Reporter: Dwi Nur Oktaviani | Editor: Edy Can
JAKARTA. Gubernur Provinsi Daerah Istimewa Yogyakarta (DIY) Sultan Hamengkubowono X memberikan sembilan catatan penting dalam Rancangan Undang-Undang Keistimewaan Yogyakarta. Sembilan catatan itu disampaikan kepada DPR, Selasa (1/3).
Sembilan catatan itu, Pertama, Sultan menilai judul RUU tentang Keistimewaan Provinsi DIY tidak merujuk original intent pasal 18B ayat 1 dan juga tidak sesuai dengan Undang-Undang Nomor 3 Tahun 1950 tentang Pembentukan Daerah Istimewa Yogyakarta. "Alangkah baiknya dalam judul tidak perlu dicantumkan kata provinsi," kata Sultan.
Kedua, RUU itu harusnya dicantumkan dasar filsafat Pancasila. "Justru itu harus ada, itu semestinya menjiwai seluruh produk perundang-undangan," ujar Sultan.
Ketiga, penggunaan gubernur utama bertentangan dengan UUD pasal 18 ayat 4 di mana tertulis kepala pemerintahan provinsi adalah gubernur. Bagi Sultan keberadaan gubernur utama akan menjadi kekuasaan dualis.
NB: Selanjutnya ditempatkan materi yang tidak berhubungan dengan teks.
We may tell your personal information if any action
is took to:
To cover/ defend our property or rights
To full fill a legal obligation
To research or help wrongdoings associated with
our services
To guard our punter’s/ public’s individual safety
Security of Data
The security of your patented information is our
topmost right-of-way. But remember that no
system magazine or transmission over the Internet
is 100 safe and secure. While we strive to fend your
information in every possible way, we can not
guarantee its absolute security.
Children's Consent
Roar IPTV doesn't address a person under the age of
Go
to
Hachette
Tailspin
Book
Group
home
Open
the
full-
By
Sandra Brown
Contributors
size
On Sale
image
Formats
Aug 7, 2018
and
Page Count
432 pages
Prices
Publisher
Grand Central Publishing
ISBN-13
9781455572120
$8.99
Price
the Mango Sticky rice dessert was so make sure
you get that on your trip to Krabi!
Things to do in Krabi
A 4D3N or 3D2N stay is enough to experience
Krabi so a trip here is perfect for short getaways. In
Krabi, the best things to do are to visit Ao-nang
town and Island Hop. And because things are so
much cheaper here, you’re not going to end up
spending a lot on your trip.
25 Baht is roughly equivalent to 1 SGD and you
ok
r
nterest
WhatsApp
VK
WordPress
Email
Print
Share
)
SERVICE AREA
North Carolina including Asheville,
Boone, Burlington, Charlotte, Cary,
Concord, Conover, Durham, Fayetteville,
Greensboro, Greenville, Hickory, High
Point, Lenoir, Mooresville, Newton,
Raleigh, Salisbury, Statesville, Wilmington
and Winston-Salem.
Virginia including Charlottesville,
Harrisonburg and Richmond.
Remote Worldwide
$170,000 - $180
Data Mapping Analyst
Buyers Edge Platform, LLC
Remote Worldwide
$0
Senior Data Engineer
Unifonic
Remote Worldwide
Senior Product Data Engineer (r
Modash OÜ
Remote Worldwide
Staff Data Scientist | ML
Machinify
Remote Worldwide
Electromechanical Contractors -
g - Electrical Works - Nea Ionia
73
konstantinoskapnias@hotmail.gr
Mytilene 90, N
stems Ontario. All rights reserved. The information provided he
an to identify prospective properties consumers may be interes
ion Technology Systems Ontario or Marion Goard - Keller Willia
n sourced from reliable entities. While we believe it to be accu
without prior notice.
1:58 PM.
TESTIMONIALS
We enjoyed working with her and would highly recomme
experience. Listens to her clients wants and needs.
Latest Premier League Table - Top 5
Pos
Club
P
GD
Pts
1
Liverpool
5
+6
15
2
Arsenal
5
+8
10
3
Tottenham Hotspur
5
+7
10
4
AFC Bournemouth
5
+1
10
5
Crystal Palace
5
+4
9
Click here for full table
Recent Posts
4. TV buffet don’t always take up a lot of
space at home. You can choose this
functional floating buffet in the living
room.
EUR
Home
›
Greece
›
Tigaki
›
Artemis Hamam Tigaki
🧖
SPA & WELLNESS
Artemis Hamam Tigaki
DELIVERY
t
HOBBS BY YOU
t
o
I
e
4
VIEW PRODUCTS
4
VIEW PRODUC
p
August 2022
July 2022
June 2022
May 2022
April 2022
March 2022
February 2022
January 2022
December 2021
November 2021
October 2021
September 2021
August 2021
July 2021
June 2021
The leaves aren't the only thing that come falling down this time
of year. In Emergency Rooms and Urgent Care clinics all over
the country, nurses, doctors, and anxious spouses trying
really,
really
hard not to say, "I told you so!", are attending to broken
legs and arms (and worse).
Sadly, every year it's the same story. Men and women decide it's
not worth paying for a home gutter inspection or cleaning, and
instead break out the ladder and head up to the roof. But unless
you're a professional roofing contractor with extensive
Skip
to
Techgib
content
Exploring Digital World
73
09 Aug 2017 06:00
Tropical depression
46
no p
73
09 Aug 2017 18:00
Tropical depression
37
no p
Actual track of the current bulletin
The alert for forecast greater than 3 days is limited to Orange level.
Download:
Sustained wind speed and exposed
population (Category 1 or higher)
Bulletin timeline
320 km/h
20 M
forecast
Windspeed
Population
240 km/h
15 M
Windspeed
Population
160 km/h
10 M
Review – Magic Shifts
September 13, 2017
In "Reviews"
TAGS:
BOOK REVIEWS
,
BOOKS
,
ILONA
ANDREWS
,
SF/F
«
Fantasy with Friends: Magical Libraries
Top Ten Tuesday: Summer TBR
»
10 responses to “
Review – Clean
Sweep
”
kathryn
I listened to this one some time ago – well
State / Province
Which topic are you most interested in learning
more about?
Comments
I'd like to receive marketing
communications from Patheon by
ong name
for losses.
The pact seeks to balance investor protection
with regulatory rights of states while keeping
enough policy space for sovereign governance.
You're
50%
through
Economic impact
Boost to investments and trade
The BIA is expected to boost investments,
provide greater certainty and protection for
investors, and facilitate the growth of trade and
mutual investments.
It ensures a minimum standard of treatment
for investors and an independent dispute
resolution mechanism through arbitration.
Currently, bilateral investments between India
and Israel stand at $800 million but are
Keempat, masih dalam hal penggunaan nomenklatur Gubernur Utama dan Wakil Gubernur Utama dianggap mengandung risiko hukum yang sangat besar bagi eksistensi keistimewaan DIY. "Manakala ada pihak-pihak yang melakukan yudicial review ke Mahkamah Konstitusi terhadap Gubernur Utama dan Wakil Gubernur Utama dan dinyatakan menang (dikabulkan) maka pada saat bersama DIY hilang," imbuhnya.
Kelima, pasal 1 perihal Peraturan Daerah Istimewa Provinsi DIY (Perdais) tidak sesuai alias bukan ciri khas asli Keistimewaan DIY. Menurut Sultan alangkah tepatnya jika diatur dengan peraturan daerah biasa. "Seperti yang sebagaimana yang telah berjalan selama ini," tambahnya.
Keenam, pada bab II Batas dan Pembagian Wilayah, pasal 2 ayat 1 huruf b disebutkan bahwa sebelah timur dengan Kabupaten Klaten Provinsi Jawa Tengah. Padahal, bagi Sultan secara riil itu berbatasan juga dengan Kabupaten Sukoharjo dan Kabupaten Wonogiri.
Ketujuh, tentang Pertanahan dan Penataan Ruang, pasal 26 ayat 1. Disebutkan Kasultan dan Pakualaman ditetapkan sebagai Badan Hukum. "Bunyi pasal itu tidak sinkron dengan bunyi penjelasannya yang menyebutkan sebagai Badan Hukum Kebudayaan," kata Sultan.
Kedelapan, Sultan mengatakan jika Kasultanan dan Kadipaten ditetapkan sebagai Badan Hukum, maka ada pertanyaan selanjutnya apakah sebagai badan hukum privat atau publik. "Akan lebih tepat kalau Kansultan dan Kadipaten ditegaskan sebagai subyek hak atas tanah," tegasnya.
Kesembilan, Sultan menilai penggunaan terminologi pembagian kekuasaan pada pasal 5 ayat 2 tidak tepat. Bagi Sultan prinsip pemerintah sudah berada pada cabang kekuasaan eksekutif.
Sultan mengatakan sembilan catatan penting di atas dapat memberikan sinyal bahwa pembahasan RUUK akan dapat berjalan dengan maksimal.
Ia pun mengajak segenap pihak untuk berpikir jernih dalam melihat Keistimewaan DIY. Karena Sultan mengatakan apa yang terjadi di DIY merupakan kebiasaan yang telah menjadi hukum tetap.
Sultan menghimbau agar rancangan tersebut wajib memperhatikan dan mengikuti umat yang telah merasa nyaman dengan kebiasaan yang berlaku dalam tatanan sosial-politik di DIY. Jika ingin mengubah tradisi yang telah mapan, dia mengatakan pemerintah harus mampu menjelaskan apakah yang berlaku selama ini telah membahayakan bagi keselamatan NKRI dan kelestarian DIY. "Apabila tidak bisa membuktikan, maka telah melanggar prinsip tasbarruful imami manutbun bimashalihil ummah," tutupnya.